Extra: What about W4, any plans? Carlisle: I think W4 is the best rock station in this town. Maybe the best rock station in the whole country. I think that W4 could go, into LA or Chicago or New York. I'm looking for thrills now in radio. If I can't get thrills in radio, and I'm not getting them, I'd tike to go back to Chicago, which is radio hell. I'd like to go back into Chicago or LA or some other place and whip some ass. I want to do some whip ass radio. I would hire people like Paul Greiner. I wouldn't hire people like Dave Dixon, he belongs on TV. He doesn't deserve anything but a custard pie but he should be on TV. The problem is that people feel more comfortable duplicating than making it. Like Howard Cosell trying to be the Ed Sullivan of his time.

Extra: Side tracking for a minute, what do you think of Patti Smith? Carlisle: I think Patti Smith is excellent. I hear something in Patti Smith that is very exciting to me. I think we should thank the Stooges for Patti Smith. The drive of the music, the way the sound is disjointed, but not the intensity of it. Patti Smith has real filth in her music. Too bad her band isn't filthier. She needs a filth band and you can't get a filth band out of New York. Even though New Yorkers wear leather coats and dirty jeans, there's something about their shag haircuts that throws you off. It's too clean.

Extra: Do you have any interests in TV?

Carlisle: I want to do TV so bad. I want off the radio tomorrow. It isn't because I don't like it, I really love it. The one thing that I want to mention is what FM radio did for my career and what the musicians who cut records did for my career. It's like feeding a chain; producers, musicians, disc jockeys—I owe a lot to all of them. I want off the radio because I like to do it my way. I feel I know how to do it a lot better than the way I'm told. That's no put down of the way I'm told to do it because I don't think that there are two really good staffs of disc jockeys in this country. You've got to tell most disc jockeys what to play. I've had more than my number of thrills in radio. I was allowed to do it for seven years on my own, anyway—I'm ready to move over and let that wildeyed, young disc jockey take over. I want to work in TV news. The roving reporter. I'm interested in that kind of presentation , it's the hot seat of television and where you'll learn TV. After that, I want to do what I can get—a more personal presentation. Its time for people who aren't good-looking to be on TV. I count myself right in there with Dave Dixon who has character rather than being handsome.

☆ ☆ ☆ ☆

- **Study questions**
**A.** Transcribe the Carlisle interview, starting at "Extra: Side tracking" and ending at "interests in TV?".
**B.** Pick up the Carlisle interview after its last sentence and continue it.
The records have no connection to the Carlisle interview.

☆ ☆ ☆ ☆

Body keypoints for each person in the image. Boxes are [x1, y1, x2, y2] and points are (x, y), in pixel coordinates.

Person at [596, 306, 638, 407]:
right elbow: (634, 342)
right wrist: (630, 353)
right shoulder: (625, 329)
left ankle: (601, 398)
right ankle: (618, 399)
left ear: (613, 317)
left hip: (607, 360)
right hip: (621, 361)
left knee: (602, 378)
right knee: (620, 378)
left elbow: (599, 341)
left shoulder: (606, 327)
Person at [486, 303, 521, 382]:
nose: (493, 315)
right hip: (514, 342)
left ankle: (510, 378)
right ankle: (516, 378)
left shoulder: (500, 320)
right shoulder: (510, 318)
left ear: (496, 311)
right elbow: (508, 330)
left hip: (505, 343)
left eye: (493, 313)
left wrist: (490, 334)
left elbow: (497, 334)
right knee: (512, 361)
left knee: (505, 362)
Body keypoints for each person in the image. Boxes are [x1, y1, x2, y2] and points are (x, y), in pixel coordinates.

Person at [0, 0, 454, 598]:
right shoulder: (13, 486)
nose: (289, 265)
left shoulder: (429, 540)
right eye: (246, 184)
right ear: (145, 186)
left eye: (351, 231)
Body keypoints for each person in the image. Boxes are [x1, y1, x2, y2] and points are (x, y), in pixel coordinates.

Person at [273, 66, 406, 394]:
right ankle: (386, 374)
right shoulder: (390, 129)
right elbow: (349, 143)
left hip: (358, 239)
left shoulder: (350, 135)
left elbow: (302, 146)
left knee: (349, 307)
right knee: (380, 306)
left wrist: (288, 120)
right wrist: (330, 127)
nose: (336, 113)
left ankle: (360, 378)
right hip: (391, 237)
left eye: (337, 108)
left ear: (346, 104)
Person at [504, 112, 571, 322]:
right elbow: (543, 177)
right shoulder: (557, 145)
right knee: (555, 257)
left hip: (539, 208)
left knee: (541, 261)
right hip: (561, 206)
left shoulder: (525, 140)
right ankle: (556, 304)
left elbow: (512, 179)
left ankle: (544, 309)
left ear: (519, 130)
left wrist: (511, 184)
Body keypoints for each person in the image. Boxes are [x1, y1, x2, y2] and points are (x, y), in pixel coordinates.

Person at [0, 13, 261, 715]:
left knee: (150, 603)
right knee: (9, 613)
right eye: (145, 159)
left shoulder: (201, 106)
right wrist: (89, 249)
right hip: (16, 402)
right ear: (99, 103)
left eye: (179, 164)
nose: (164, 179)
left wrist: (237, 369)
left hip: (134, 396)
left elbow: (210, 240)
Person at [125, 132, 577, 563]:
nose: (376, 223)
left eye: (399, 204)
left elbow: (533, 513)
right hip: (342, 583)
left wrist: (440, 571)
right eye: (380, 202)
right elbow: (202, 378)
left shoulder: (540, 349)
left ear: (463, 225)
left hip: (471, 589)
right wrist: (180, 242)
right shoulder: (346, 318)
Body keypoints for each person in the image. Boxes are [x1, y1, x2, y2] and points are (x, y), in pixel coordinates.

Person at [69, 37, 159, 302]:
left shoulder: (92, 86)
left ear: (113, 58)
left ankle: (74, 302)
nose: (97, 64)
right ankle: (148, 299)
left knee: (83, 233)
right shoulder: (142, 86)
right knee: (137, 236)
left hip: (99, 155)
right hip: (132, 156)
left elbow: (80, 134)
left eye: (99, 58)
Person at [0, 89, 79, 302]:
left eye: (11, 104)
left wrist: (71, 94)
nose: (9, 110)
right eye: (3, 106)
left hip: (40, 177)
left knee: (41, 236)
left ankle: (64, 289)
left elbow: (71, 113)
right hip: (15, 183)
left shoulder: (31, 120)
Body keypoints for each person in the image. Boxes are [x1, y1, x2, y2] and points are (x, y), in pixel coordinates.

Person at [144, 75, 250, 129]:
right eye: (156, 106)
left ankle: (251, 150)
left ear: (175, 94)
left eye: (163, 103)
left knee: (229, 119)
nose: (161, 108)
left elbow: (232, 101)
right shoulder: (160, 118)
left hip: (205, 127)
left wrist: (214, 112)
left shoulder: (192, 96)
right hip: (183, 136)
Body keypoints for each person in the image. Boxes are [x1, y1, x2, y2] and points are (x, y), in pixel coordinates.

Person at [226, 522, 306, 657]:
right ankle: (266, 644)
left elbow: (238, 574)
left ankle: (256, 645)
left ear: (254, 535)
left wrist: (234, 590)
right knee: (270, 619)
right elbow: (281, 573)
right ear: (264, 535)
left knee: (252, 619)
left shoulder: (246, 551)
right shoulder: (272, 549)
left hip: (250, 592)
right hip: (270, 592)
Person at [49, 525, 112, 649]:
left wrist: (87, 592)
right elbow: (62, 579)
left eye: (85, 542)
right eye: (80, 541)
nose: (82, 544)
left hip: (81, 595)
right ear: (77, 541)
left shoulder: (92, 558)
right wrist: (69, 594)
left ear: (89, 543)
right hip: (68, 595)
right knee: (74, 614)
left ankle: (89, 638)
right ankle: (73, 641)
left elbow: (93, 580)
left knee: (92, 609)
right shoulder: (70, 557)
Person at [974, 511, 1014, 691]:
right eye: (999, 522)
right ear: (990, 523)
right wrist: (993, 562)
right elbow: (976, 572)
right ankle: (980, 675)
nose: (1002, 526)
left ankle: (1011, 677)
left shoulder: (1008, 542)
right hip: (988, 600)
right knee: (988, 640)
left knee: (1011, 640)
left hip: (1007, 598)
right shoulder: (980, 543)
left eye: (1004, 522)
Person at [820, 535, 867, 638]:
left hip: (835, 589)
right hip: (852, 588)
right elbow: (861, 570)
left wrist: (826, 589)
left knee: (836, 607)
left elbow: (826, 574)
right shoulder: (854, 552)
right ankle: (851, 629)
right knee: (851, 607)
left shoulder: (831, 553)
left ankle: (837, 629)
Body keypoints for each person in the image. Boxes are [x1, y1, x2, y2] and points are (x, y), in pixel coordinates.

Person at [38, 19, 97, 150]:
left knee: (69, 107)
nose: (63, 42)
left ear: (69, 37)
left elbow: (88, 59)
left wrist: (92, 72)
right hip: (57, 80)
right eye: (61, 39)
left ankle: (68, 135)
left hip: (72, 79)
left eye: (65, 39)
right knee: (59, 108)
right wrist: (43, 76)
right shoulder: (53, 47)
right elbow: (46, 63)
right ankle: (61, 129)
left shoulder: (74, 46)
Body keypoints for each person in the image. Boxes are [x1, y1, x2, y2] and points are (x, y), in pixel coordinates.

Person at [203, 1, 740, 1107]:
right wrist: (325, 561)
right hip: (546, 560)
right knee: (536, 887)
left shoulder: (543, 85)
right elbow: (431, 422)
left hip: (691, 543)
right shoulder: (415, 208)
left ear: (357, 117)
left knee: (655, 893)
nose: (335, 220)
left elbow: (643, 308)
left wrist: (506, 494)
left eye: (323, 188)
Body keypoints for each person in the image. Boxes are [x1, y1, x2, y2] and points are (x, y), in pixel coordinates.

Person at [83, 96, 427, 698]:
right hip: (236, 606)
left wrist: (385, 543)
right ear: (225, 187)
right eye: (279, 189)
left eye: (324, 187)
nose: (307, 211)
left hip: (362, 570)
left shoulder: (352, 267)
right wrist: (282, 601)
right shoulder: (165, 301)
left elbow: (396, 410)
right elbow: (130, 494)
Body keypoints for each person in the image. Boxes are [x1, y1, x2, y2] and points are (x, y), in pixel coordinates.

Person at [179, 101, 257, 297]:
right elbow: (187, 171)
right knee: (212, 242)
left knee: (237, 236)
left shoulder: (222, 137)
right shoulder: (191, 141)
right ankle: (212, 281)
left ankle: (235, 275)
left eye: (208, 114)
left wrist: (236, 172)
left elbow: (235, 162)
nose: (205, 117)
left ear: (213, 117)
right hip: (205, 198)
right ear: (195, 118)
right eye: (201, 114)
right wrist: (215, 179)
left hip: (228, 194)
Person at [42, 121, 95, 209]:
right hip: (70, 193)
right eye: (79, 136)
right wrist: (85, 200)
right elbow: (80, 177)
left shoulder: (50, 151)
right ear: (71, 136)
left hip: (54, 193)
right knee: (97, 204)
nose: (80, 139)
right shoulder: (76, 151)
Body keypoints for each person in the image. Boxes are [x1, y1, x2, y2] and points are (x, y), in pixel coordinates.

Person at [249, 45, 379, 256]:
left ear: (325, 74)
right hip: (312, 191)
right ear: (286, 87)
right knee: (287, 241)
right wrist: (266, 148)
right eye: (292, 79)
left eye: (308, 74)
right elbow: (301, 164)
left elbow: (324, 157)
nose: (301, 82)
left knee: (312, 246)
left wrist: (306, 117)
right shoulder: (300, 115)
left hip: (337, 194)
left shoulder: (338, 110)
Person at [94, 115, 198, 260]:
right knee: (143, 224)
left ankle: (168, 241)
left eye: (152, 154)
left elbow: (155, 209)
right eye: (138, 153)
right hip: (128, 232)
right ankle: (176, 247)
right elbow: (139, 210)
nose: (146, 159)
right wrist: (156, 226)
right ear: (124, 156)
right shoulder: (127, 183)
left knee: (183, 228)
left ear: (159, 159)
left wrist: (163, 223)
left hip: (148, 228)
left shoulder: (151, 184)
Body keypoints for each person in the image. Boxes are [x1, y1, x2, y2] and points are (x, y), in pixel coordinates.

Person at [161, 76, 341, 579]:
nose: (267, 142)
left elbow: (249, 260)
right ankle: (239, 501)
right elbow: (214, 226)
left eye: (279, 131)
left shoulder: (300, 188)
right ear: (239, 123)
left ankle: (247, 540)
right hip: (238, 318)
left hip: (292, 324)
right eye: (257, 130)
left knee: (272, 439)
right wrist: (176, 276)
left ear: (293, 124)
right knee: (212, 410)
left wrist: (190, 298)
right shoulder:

☆ ☆ ☆ ☆

- **Responses by item number**
**A.**
Extra: Side tracking for a minute, what do you think of Patti Smith? Carlisle: I think Patti Smith is excellent. I hear something in Patti Smith that is very exciting to me. I think we should thank the Stooges for Patti Smith. The drive of the music, the way the sound is disjointed, but not the intensity of it. Patti Smith has real filth in her music. Too bad her band isn't filthier. She needs a filth band and you can't get a filth band out of New York. Even though New Yorkers wear leather coats and dirty jeans, there's something about their shag haircuts that throws you off. It's too clean.

Extra: Do you have any interests in TV?

**B.**
Extra: In summing it all up, and without being corny, what's Dan Carlisle really like?

Carlisle: I can't second guess what anyone thinks about me. I've tried it. Whatever people expect of me, I'll listen to. When I have a hint of what their expectation is. I'll try to live up to that. But after a while you become 300 people. The best you can do is be yourself. Apart from my friends I'm a sort of quiet, observant person. I like classical music, I like jazz, I like rock 'n' roll. I like to read, I like Michigan State football. The thing that bothers me is what my brothers and sisters and parents are going through. I live in the same town that I was brought up in. I think it has caused problems especially at one time in my life. My parents related to me as a disc jockey. I had to beg them not to tell people I was their son. I have fantasies. My goal is trying to upgrade my job. I want to get involved in serious communication. I like to play guitar. I want to learn to be a musician. I would like to go to Egypt on an archaelogical dig. I'd

like to learn to speak a foreign language. I don't think that my personality on W4 is really revealing me. I'm mouthing, it's not being asked of me. I like money, I really think that money frees you up and lets you travel.

I'd love to do radio in other places than America. I guess that this is only part of the story, part of what I feel. There is one thing that is very depressing in the media of Detroit that's always affected me and that is the racism. When I play Harold Melvin's "Love I Lost," I can count on getting a call from some hapless black kid saying, "You honky!" That is so entrenched in the music in this city I can't believe it. As if their sensibility had been hurt. The same type of people will say they want the nigger music off the air and then will request a J. Geils song. As far as I'm concerned, J. Geils is playing the same thing. The racism is pretty bad.

We are the generation of electronics. We understand TV in a way that Bill Bonds and Marilyn Turner will never understand TV.

You know who I think is the best DJ in Detroit? Dick Purtan. I think he's a real nice guy and he's not even trying. Detroit appreciates quality when you give it to them. I guess cause there's so damn little given.